2017年7月24日月曜日

人を“刺す”アカタテハ

「蝶のように舞い、蜂のように刺す」といったのは、ボクシングの元世界チャンピオン、故モハメド・アリ。蝶も刺すのではないか――そんな思いをいだくような体験をした。
 この時期、夏井川渓谷の隠居で土いじりをするには、早朝5時ごろに起きて出かける(のがいいのだが)。ハマではすでに朝日が昇っている。渓谷では尾根が壁になっているから、太陽が顔を出すのは少し遅い。「天日燦(さん)として焼くがごとし」(三野混沌)になる前に、土いじりを終えねばならない。焼けつくような太陽の下で草むしりをしていると、熱中症になりかねないからだ。

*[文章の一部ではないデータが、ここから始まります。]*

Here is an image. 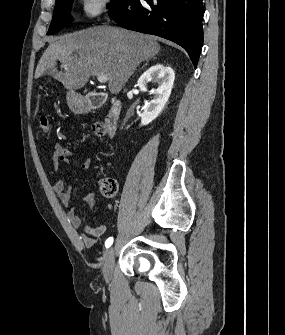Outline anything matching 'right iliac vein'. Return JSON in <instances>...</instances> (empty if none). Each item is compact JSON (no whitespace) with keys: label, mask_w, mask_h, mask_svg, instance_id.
Listing matches in <instances>:
<instances>
[{"label":"right iliac vein","mask_w":285,"mask_h":335,"mask_svg":"<svg viewBox=\"0 0 285 335\" xmlns=\"http://www.w3.org/2000/svg\"><path fill=\"white\" fill-rule=\"evenodd\" d=\"M115 249L114 247L109 248L104 257L103 277L107 283L111 281L112 270L114 264Z\"/></svg>","instance_id":"1"}]
</instances>
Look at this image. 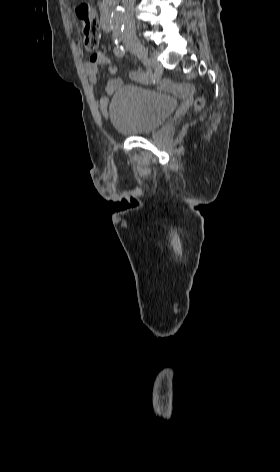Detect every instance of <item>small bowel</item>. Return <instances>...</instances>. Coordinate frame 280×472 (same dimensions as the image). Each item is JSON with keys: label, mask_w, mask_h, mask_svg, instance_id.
I'll return each mask as SVG.
<instances>
[{"label": "small bowel", "mask_w": 280, "mask_h": 472, "mask_svg": "<svg viewBox=\"0 0 280 472\" xmlns=\"http://www.w3.org/2000/svg\"><path fill=\"white\" fill-rule=\"evenodd\" d=\"M100 66H108V72L112 75L116 74L118 69L116 66L112 65L109 58L103 54L102 52L98 51L89 57V59L84 64V70L88 77L89 83L91 85H96L98 82V70ZM131 78L133 80H138L136 77V73H132ZM122 80L115 78L110 79L106 82L104 86V95L100 98L99 101V108L103 115L107 113V107L109 104V97L121 86ZM159 87L163 90L169 91L171 93H182L185 91H189L188 88H184L175 84L170 79H162L158 82Z\"/></svg>", "instance_id": "small-bowel-1"}]
</instances>
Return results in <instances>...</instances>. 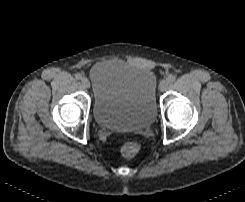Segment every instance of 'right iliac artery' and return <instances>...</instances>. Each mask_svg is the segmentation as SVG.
<instances>
[{
	"label": "right iliac artery",
	"mask_w": 245,
	"mask_h": 202,
	"mask_svg": "<svg viewBox=\"0 0 245 202\" xmlns=\"http://www.w3.org/2000/svg\"><path fill=\"white\" fill-rule=\"evenodd\" d=\"M75 78L78 79V80H80V79L82 78V75H81L80 73H77V74L75 75Z\"/></svg>",
	"instance_id": "right-iliac-artery-1"
}]
</instances>
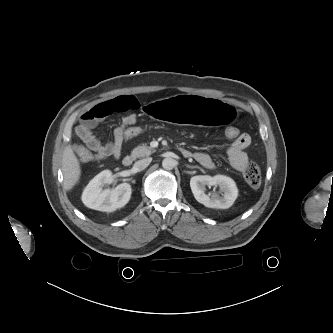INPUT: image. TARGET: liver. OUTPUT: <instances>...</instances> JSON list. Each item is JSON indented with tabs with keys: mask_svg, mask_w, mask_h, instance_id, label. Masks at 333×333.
<instances>
[{
	"mask_svg": "<svg viewBox=\"0 0 333 333\" xmlns=\"http://www.w3.org/2000/svg\"><path fill=\"white\" fill-rule=\"evenodd\" d=\"M62 170L65 189L70 190L79 181L81 175L80 163L71 145H68L63 151Z\"/></svg>",
	"mask_w": 333,
	"mask_h": 333,
	"instance_id": "liver-1",
	"label": "liver"
}]
</instances>
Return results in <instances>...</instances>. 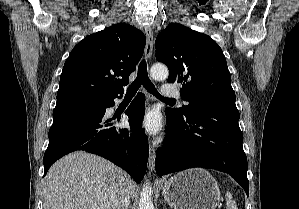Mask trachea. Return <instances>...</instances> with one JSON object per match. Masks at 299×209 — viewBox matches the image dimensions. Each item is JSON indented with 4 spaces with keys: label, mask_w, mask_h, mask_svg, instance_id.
Listing matches in <instances>:
<instances>
[{
    "label": "trachea",
    "mask_w": 299,
    "mask_h": 209,
    "mask_svg": "<svg viewBox=\"0 0 299 209\" xmlns=\"http://www.w3.org/2000/svg\"><path fill=\"white\" fill-rule=\"evenodd\" d=\"M141 85H143L149 93L153 94L155 97L159 98L160 100L175 101V99L162 97L158 93L155 86L153 85V83L151 82V80L148 77L147 64H146L145 60L140 62L139 67H138L137 78L128 87L127 92H126V96H134L136 94L137 90L141 87Z\"/></svg>",
    "instance_id": "1"
}]
</instances>
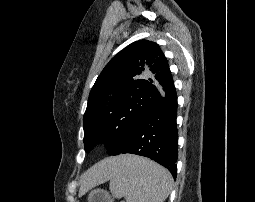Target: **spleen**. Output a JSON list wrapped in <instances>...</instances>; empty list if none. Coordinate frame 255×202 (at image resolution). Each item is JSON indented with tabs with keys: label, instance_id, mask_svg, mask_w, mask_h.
Wrapping results in <instances>:
<instances>
[{
	"label": "spleen",
	"instance_id": "3e777b00",
	"mask_svg": "<svg viewBox=\"0 0 255 202\" xmlns=\"http://www.w3.org/2000/svg\"><path fill=\"white\" fill-rule=\"evenodd\" d=\"M109 189L115 198L127 202H164L173 179L169 171L157 163L138 156L126 155L110 172Z\"/></svg>",
	"mask_w": 255,
	"mask_h": 202
}]
</instances>
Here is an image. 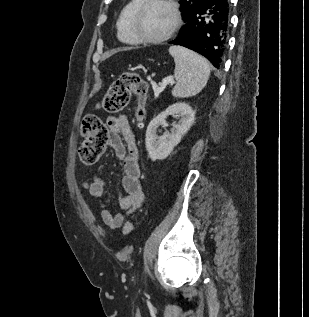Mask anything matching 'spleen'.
<instances>
[{"mask_svg":"<svg viewBox=\"0 0 309 317\" xmlns=\"http://www.w3.org/2000/svg\"><path fill=\"white\" fill-rule=\"evenodd\" d=\"M170 55L174 58L176 85L172 95L186 98L198 94L207 84L210 76L208 62L197 53L181 46H171Z\"/></svg>","mask_w":309,"mask_h":317,"instance_id":"spleen-1","label":"spleen"}]
</instances>
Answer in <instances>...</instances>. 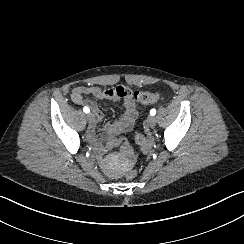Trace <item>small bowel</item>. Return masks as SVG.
<instances>
[{
	"label": "small bowel",
	"mask_w": 244,
	"mask_h": 244,
	"mask_svg": "<svg viewBox=\"0 0 244 244\" xmlns=\"http://www.w3.org/2000/svg\"><path fill=\"white\" fill-rule=\"evenodd\" d=\"M85 94H92L98 99H105V92L98 86H79L72 90L70 95L71 101L76 105H87L91 108L92 113L96 120L102 118V113L98 109L97 105L89 100H84ZM124 113L115 122L108 123L104 126L103 132L100 133L96 140L100 143L107 141V144L118 145L121 140L116 137L122 133L129 131L138 117V108L131 96H128L123 100ZM90 131H94V127H90ZM148 147L147 145L143 146Z\"/></svg>",
	"instance_id": "1"
}]
</instances>
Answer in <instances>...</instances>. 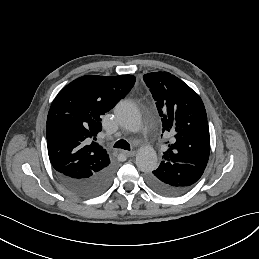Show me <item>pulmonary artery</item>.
I'll return each mask as SVG.
<instances>
[{
	"instance_id": "e3ab8cb5",
	"label": "pulmonary artery",
	"mask_w": 259,
	"mask_h": 259,
	"mask_svg": "<svg viewBox=\"0 0 259 259\" xmlns=\"http://www.w3.org/2000/svg\"><path fill=\"white\" fill-rule=\"evenodd\" d=\"M123 126L130 131H139L142 127V122L140 119L127 120L124 122Z\"/></svg>"
}]
</instances>
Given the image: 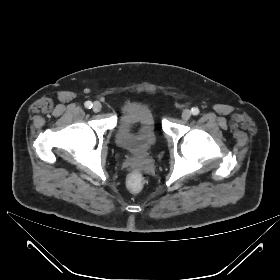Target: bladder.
I'll return each mask as SVG.
<instances>
[{"instance_id":"bladder-1","label":"bladder","mask_w":280,"mask_h":280,"mask_svg":"<svg viewBox=\"0 0 280 280\" xmlns=\"http://www.w3.org/2000/svg\"><path fill=\"white\" fill-rule=\"evenodd\" d=\"M155 118L151 109L142 103H132L119 115L115 142L135 158H144L156 144Z\"/></svg>"}]
</instances>
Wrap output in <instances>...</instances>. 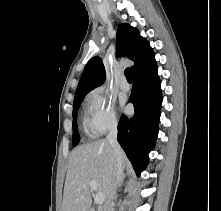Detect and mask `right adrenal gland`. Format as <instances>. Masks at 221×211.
<instances>
[{"label":"right adrenal gland","instance_id":"1","mask_svg":"<svg viewBox=\"0 0 221 211\" xmlns=\"http://www.w3.org/2000/svg\"><path fill=\"white\" fill-rule=\"evenodd\" d=\"M123 181H124V176L122 177V180L120 181V183H119V185H118L119 188L122 186Z\"/></svg>","mask_w":221,"mask_h":211}]
</instances>
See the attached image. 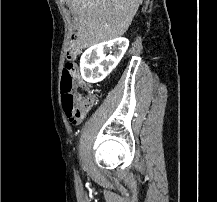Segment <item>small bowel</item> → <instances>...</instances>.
Instances as JSON below:
<instances>
[{"mask_svg": "<svg viewBox=\"0 0 217 202\" xmlns=\"http://www.w3.org/2000/svg\"><path fill=\"white\" fill-rule=\"evenodd\" d=\"M78 119H79V121H84L85 118H84V116H79Z\"/></svg>", "mask_w": 217, "mask_h": 202, "instance_id": "small-bowel-1", "label": "small bowel"}]
</instances>
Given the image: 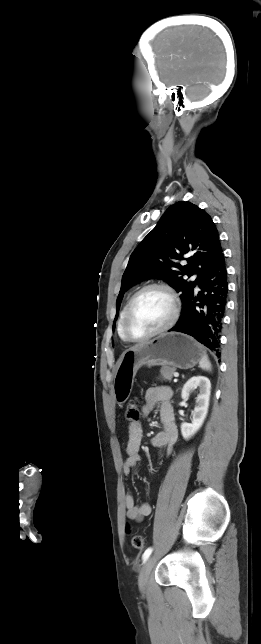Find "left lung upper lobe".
<instances>
[{"label":"left lung upper lobe","instance_id":"left-lung-upper-lobe-1","mask_svg":"<svg viewBox=\"0 0 261 644\" xmlns=\"http://www.w3.org/2000/svg\"><path fill=\"white\" fill-rule=\"evenodd\" d=\"M222 252L219 233L204 210L184 201L170 206L130 256L122 277L117 310L128 288L144 279L161 277L181 292L183 311L209 265ZM183 259L188 261L185 266L179 263ZM194 274L198 277L193 282L181 276Z\"/></svg>","mask_w":261,"mask_h":644}]
</instances>
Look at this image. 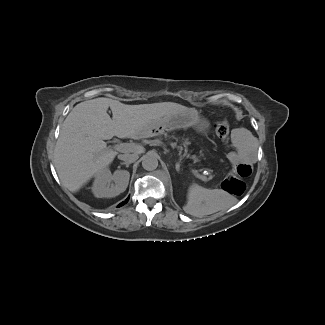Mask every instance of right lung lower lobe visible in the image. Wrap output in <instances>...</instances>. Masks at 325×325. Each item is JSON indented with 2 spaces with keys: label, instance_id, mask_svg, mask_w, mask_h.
Here are the masks:
<instances>
[{
  "label": "right lung lower lobe",
  "instance_id": "obj_1",
  "mask_svg": "<svg viewBox=\"0 0 325 325\" xmlns=\"http://www.w3.org/2000/svg\"><path fill=\"white\" fill-rule=\"evenodd\" d=\"M127 201H128V198H127L126 202H127ZM126 202H125V203H126ZM122 205H123V202L120 203L118 206L120 207V206H122Z\"/></svg>",
  "mask_w": 325,
  "mask_h": 325
}]
</instances>
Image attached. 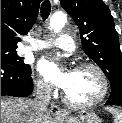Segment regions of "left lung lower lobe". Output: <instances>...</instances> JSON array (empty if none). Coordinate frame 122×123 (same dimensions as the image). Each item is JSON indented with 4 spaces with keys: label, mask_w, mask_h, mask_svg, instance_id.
Here are the masks:
<instances>
[{
    "label": "left lung lower lobe",
    "mask_w": 122,
    "mask_h": 123,
    "mask_svg": "<svg viewBox=\"0 0 122 123\" xmlns=\"http://www.w3.org/2000/svg\"><path fill=\"white\" fill-rule=\"evenodd\" d=\"M106 105H117L122 107V86H119L111 91Z\"/></svg>",
    "instance_id": "1"
}]
</instances>
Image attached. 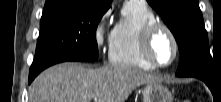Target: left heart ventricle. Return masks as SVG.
Masks as SVG:
<instances>
[{
    "mask_svg": "<svg viewBox=\"0 0 221 102\" xmlns=\"http://www.w3.org/2000/svg\"><path fill=\"white\" fill-rule=\"evenodd\" d=\"M152 53L155 59L160 63H168L174 55V46L169 35L160 31L156 34L153 45Z\"/></svg>",
    "mask_w": 221,
    "mask_h": 102,
    "instance_id": "obj_1",
    "label": "left heart ventricle"
}]
</instances>
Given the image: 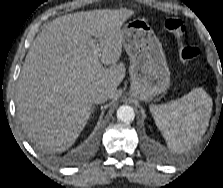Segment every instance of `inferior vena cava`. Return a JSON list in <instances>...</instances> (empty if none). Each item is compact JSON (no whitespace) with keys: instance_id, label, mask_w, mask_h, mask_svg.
Segmentation results:
<instances>
[{"instance_id":"1","label":"inferior vena cava","mask_w":223,"mask_h":188,"mask_svg":"<svg viewBox=\"0 0 223 188\" xmlns=\"http://www.w3.org/2000/svg\"><path fill=\"white\" fill-rule=\"evenodd\" d=\"M109 99V94L103 89H97L91 92L90 100L94 104H100Z\"/></svg>"}]
</instances>
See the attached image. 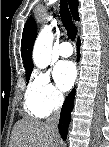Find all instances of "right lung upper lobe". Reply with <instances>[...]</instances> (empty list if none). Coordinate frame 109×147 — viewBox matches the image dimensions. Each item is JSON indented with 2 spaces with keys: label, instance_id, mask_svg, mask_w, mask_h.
Wrapping results in <instances>:
<instances>
[{
  "label": "right lung upper lobe",
  "instance_id": "right-lung-upper-lobe-1",
  "mask_svg": "<svg viewBox=\"0 0 109 147\" xmlns=\"http://www.w3.org/2000/svg\"><path fill=\"white\" fill-rule=\"evenodd\" d=\"M69 7L72 13V16L75 20L79 19L78 14V1L77 0H69ZM37 35V25L34 19L30 18L25 24L22 42H21V55L23 59V64L26 69V74L32 72L33 70V62H32V49L34 45V41Z\"/></svg>",
  "mask_w": 109,
  "mask_h": 147
}]
</instances>
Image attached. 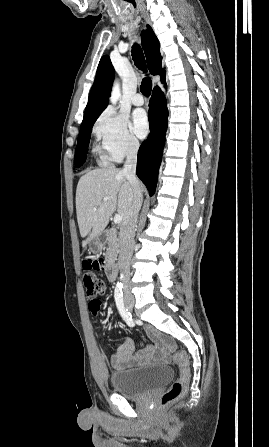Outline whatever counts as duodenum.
<instances>
[{
    "label": "duodenum",
    "instance_id": "1",
    "mask_svg": "<svg viewBox=\"0 0 269 447\" xmlns=\"http://www.w3.org/2000/svg\"><path fill=\"white\" fill-rule=\"evenodd\" d=\"M106 274L109 281L113 282L117 278L116 266L114 263H109L106 267Z\"/></svg>",
    "mask_w": 269,
    "mask_h": 447
}]
</instances>
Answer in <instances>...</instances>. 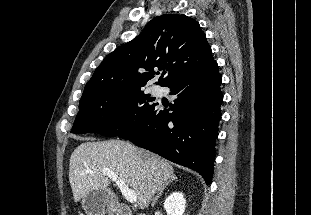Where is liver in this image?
Wrapping results in <instances>:
<instances>
[{"label":"liver","instance_id":"6515ba94","mask_svg":"<svg viewBox=\"0 0 311 215\" xmlns=\"http://www.w3.org/2000/svg\"><path fill=\"white\" fill-rule=\"evenodd\" d=\"M103 169L113 171L132 188L140 209L148 207L154 194L174 172L166 160L129 142L87 140L73 151L70 158L69 182L75 202L92 189L108 188L111 181L102 174Z\"/></svg>","mask_w":311,"mask_h":215}]
</instances>
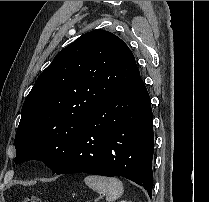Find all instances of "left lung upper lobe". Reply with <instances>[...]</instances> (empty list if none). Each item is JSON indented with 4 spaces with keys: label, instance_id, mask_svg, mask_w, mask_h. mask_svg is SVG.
<instances>
[{
    "label": "left lung upper lobe",
    "instance_id": "left-lung-upper-lobe-1",
    "mask_svg": "<svg viewBox=\"0 0 209 202\" xmlns=\"http://www.w3.org/2000/svg\"><path fill=\"white\" fill-rule=\"evenodd\" d=\"M140 76L116 35L88 32L61 50L26 97L15 136L19 164L43 161L56 173L73 151L85 117Z\"/></svg>",
    "mask_w": 209,
    "mask_h": 202
}]
</instances>
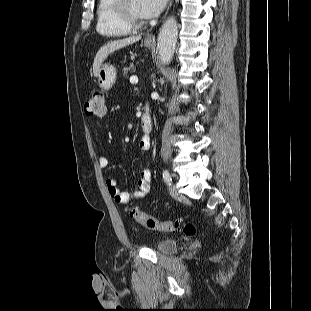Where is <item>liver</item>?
Instances as JSON below:
<instances>
[{"mask_svg": "<svg viewBox=\"0 0 311 311\" xmlns=\"http://www.w3.org/2000/svg\"><path fill=\"white\" fill-rule=\"evenodd\" d=\"M141 39V36H131L120 40L112 41L104 46H102L97 52L94 62H93V74L95 77L98 75L99 68L101 67L103 61L108 57L109 54L116 50H119L127 45H131Z\"/></svg>", "mask_w": 311, "mask_h": 311, "instance_id": "obj_1", "label": "liver"}]
</instances>
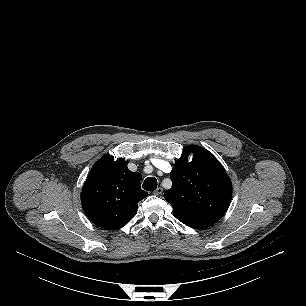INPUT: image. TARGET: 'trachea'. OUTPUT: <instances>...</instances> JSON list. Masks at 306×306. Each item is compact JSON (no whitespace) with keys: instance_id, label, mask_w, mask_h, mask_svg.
I'll return each mask as SVG.
<instances>
[{"instance_id":"obj_1","label":"trachea","mask_w":306,"mask_h":306,"mask_svg":"<svg viewBox=\"0 0 306 306\" xmlns=\"http://www.w3.org/2000/svg\"><path fill=\"white\" fill-rule=\"evenodd\" d=\"M143 189L147 191H154L157 188V180L155 177H148L143 183Z\"/></svg>"}]
</instances>
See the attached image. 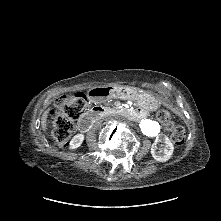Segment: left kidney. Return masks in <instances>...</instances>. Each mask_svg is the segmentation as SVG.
<instances>
[{
  "instance_id": "obj_1",
  "label": "left kidney",
  "mask_w": 221,
  "mask_h": 221,
  "mask_svg": "<svg viewBox=\"0 0 221 221\" xmlns=\"http://www.w3.org/2000/svg\"><path fill=\"white\" fill-rule=\"evenodd\" d=\"M158 142L163 143V150L157 148ZM173 151H174V146L167 136H164L156 140L151 147L152 157L160 162L168 161L171 158Z\"/></svg>"
}]
</instances>
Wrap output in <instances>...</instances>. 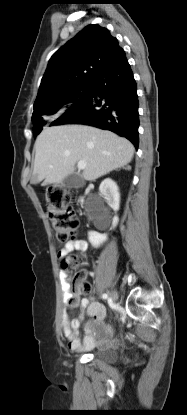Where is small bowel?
Returning <instances> with one entry per match:
<instances>
[{
  "label": "small bowel",
  "instance_id": "1",
  "mask_svg": "<svg viewBox=\"0 0 187 415\" xmlns=\"http://www.w3.org/2000/svg\"><path fill=\"white\" fill-rule=\"evenodd\" d=\"M87 242L82 239L69 241L59 252L61 258H69L68 255L73 251H86ZM61 288L63 292V301L68 309L80 307L77 317L70 319L67 315L62 318V330L68 340L71 350L82 351L91 350L95 346L115 345L116 342L109 338L111 327L105 322V307L94 299V297L80 298L79 294L72 293L70 285L67 282L65 271L60 272ZM85 315L89 320L84 328V337L79 334L80 327Z\"/></svg>",
  "mask_w": 187,
  "mask_h": 415
}]
</instances>
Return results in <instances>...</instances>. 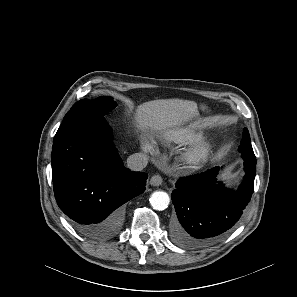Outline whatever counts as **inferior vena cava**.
<instances>
[{
	"label": "inferior vena cava",
	"mask_w": 297,
	"mask_h": 297,
	"mask_svg": "<svg viewBox=\"0 0 297 297\" xmlns=\"http://www.w3.org/2000/svg\"><path fill=\"white\" fill-rule=\"evenodd\" d=\"M148 164V157L143 153H134L127 158V166L132 171H141Z\"/></svg>",
	"instance_id": "inferior-vena-cava-1"
}]
</instances>
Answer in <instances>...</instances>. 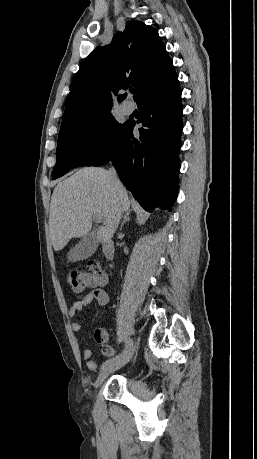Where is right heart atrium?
Returning <instances> with one entry per match:
<instances>
[{"label": "right heart atrium", "mask_w": 257, "mask_h": 459, "mask_svg": "<svg viewBox=\"0 0 257 459\" xmlns=\"http://www.w3.org/2000/svg\"><path fill=\"white\" fill-rule=\"evenodd\" d=\"M94 141L96 144L101 145L106 143L108 139V128L105 125H100L96 128L94 132Z\"/></svg>", "instance_id": "obj_1"}]
</instances>
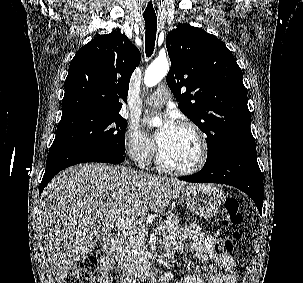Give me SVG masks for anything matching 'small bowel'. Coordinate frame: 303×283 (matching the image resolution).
Here are the masks:
<instances>
[{"label": "small bowel", "instance_id": "c3829d8e", "mask_svg": "<svg viewBox=\"0 0 303 283\" xmlns=\"http://www.w3.org/2000/svg\"><path fill=\"white\" fill-rule=\"evenodd\" d=\"M199 261L200 272L190 275L176 283H236L238 271L236 263L228 253L218 250L220 239L205 235L200 228L192 223H186L181 230L170 236L164 242V252L171 255L182 250L186 242ZM114 262L110 257L103 256L99 264V283H112L109 272L113 269ZM172 273H166L161 283H173Z\"/></svg>", "mask_w": 303, "mask_h": 283}]
</instances>
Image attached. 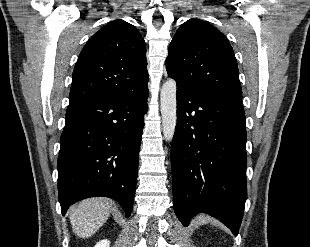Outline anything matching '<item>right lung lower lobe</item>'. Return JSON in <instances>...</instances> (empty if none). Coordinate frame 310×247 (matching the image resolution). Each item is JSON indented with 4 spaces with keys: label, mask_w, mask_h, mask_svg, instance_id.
Returning <instances> with one entry per match:
<instances>
[{
    "label": "right lung lower lobe",
    "mask_w": 310,
    "mask_h": 247,
    "mask_svg": "<svg viewBox=\"0 0 310 247\" xmlns=\"http://www.w3.org/2000/svg\"><path fill=\"white\" fill-rule=\"evenodd\" d=\"M148 87L69 103L58 157V198L64 215L94 196L120 203L129 217L138 173Z\"/></svg>",
    "instance_id": "right-lung-lower-lobe-1"
}]
</instances>
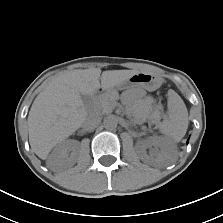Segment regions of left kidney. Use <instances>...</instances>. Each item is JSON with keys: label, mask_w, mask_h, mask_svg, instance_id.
I'll return each instance as SVG.
<instances>
[{"label": "left kidney", "mask_w": 223, "mask_h": 223, "mask_svg": "<svg viewBox=\"0 0 223 223\" xmlns=\"http://www.w3.org/2000/svg\"><path fill=\"white\" fill-rule=\"evenodd\" d=\"M141 160L155 166H170L177 158L175 145L166 138L152 137L136 145ZM150 147V151L147 149Z\"/></svg>", "instance_id": "1"}]
</instances>
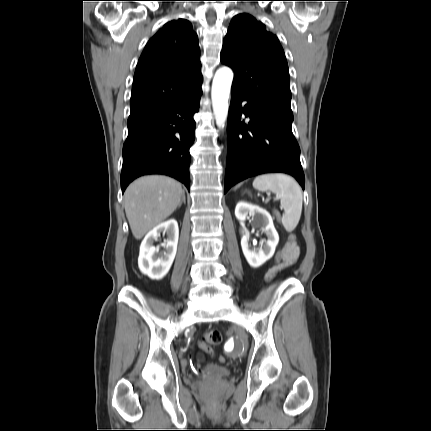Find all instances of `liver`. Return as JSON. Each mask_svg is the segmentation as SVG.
I'll list each match as a JSON object with an SVG mask.
<instances>
[{
	"mask_svg": "<svg viewBox=\"0 0 431 431\" xmlns=\"http://www.w3.org/2000/svg\"><path fill=\"white\" fill-rule=\"evenodd\" d=\"M181 184L161 175L140 177L124 193L125 213L133 236L139 240L168 218L179 206Z\"/></svg>",
	"mask_w": 431,
	"mask_h": 431,
	"instance_id": "1",
	"label": "liver"
}]
</instances>
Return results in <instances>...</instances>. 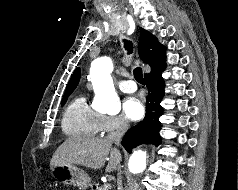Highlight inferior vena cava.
Masks as SVG:
<instances>
[{"mask_svg":"<svg viewBox=\"0 0 238 190\" xmlns=\"http://www.w3.org/2000/svg\"><path fill=\"white\" fill-rule=\"evenodd\" d=\"M128 121L125 118H122L119 122V126L117 128L116 131L111 132L108 135V139L112 142H114L115 144L119 145L121 142V139L123 137V135L125 134V132L128 129ZM121 185H122V181H121V177H119L118 179V189L121 190Z\"/></svg>","mask_w":238,"mask_h":190,"instance_id":"inferior-vena-cava-1","label":"inferior vena cava"}]
</instances>
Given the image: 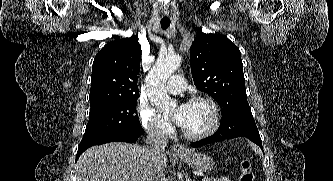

 実際には、渓谷に着くのは早くて7時半から8時。すでに太陽が尾根から顔を出している。キュウリとナスを摘み、追肥をして土を寄せるだけで汗だくになる。小一時間もしたらさっさと作業を終える。あとは隠居で朝食をとって、ひたすらゴロンとしている。

 室内でほてりを冷ましていると、いろんな“訪問客”が現れる。平地のわが家と違って、渓谷には清流生まれのアブがいる。これがいつの間にかやって来て、チクリとやる。何年か前までは、軒下にスズメバチが営巣した。

 先日は、キツツキの仲間のアカゲラが突然、飛び込んで来て床の間の壁にぶつかり、激しく鳴いた。これには肝を冷やした。わずか2メートルほどのところで、「キョ、キョ、キョ、キョ」とやられて耳がおかしくなった。アカゲラはそのあと廊下へ回り、やがて外へ脱出した。

 その直後、今度は蝶のアカタテハが現れ、隠居を出たり入ったりしているうちに私の膝頭に止まった=写真。静かにしていると、口吻をストロー状にのばして皮膚をチョンチョンやる。花ではないから蜜はないが、汗をかいたあとなので塩分はあったらしい。それを吸ったのだろうか。

 チョンチョンとやられて初めてわかった。吸蜜といっても、皮膚の表面に「触れて吸う」のではなく、「突ついて(刺して)吸う」のだ。かすかに痛みを感じた。花だって命をつなぐために痛みをこらえているのかもしれない。